(YOUR ASSIGNMENT):
Would you set down all of the entries below exactly as they stand?

(DATA FOR THIS TASK):
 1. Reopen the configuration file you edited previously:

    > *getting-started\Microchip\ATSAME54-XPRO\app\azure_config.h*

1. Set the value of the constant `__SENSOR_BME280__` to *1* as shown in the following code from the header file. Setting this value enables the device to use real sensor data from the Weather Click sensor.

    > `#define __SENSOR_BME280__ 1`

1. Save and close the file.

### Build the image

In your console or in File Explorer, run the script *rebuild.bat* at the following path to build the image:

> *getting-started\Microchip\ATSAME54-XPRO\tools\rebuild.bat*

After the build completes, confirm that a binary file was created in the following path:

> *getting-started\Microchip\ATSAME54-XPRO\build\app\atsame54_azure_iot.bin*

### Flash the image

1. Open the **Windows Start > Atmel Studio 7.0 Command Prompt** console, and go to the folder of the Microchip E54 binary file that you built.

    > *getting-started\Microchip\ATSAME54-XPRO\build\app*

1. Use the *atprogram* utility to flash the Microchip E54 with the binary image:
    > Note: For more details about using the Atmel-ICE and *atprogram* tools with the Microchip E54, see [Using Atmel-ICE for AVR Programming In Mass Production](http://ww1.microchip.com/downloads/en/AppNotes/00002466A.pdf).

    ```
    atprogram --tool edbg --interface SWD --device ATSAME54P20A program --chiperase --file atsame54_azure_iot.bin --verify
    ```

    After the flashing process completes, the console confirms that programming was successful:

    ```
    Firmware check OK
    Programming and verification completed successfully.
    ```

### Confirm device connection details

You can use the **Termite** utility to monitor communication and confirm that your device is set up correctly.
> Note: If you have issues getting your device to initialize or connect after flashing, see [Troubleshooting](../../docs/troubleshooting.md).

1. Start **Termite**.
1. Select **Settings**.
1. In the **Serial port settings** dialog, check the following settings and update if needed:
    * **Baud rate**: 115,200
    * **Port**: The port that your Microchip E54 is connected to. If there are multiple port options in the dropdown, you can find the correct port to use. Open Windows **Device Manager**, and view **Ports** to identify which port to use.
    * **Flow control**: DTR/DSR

(ANSWER FOR THE TASK):
 1. Reopen the configuration file you edited previously:

    > *getting-started\Microchip\ATSAME54-XPRO\app\azure_config.h*

1. Set the value of the constant `__SENSOR_BME280__` to *1* as shown in the following code from the header file. Setting this value enables the device to use real sensor data from the Weather Click sensor.

    > `#define __SENSOR_BME280__ 1`

1. Save and close the file.

### Build the image

In your console or in File Explorer, run the script *rebuild.bat* at the following path to build the image:

> *getting-started\Microchip\ATSAME54-XPRO\tools\rebuild.bat*

After the build completes, confirm that a binary file was created in the following path:

> *getting-started\Microchip\ATSAME54-XPRO\build\app\atsame54_azure_iot.bin*

### Flash the image

1. Open the **Windows Start > Atmel Studio 7.0 Command Prompt** console, and go to the folder of the Microchip E54 binary file that you built.

    > *getting-started\Microchip\ATSAME54-XPRO\build\app*

1. Use the *atprogram* utility to flash the Microchip E54 with the binary image:
    > Note: For more details about using the Atmel-ICE and *atprogram* tools with the Microchip E54, see [Using Atmel-ICE for AVR Programming In Mass Production](http://ww1.microchip.com/downloads/en/AppNotes/00002466A.pdf).

    ```
    atprogram --tool edbg --interface SWD --device ATSAME54P20A program --chiperase --file atsame54_azure_iot.bin --verify
    ```

    After the flashing process completes, the console confirms that programming was successful:

    ```
    Firmware check OK
    Programming and verification completed successfully.
    ```

### Confirm device connection details

You can use the **Termite** utility to monitor communication and confirm that your device is set up correctly.
> Note: If you have issues getting your device to initialize or connect after flashing, see [Troubleshooting](../../docs/troubleshooting.md).

1. Start **Termite**.
1. Select **Settings**.
1. In the **Serial port settings** dialog, check the following settings and update if needed:
    * **Baud rate**: 115,200
    * **Port**: The port that your Microchip E54 is connected to. If there are multiple port options in the dropdown, you can find the correct port to use. Open Windows **Device Manager**, and view **Ports** to identify which port to use.
    * **Flow control**: DTR/DSR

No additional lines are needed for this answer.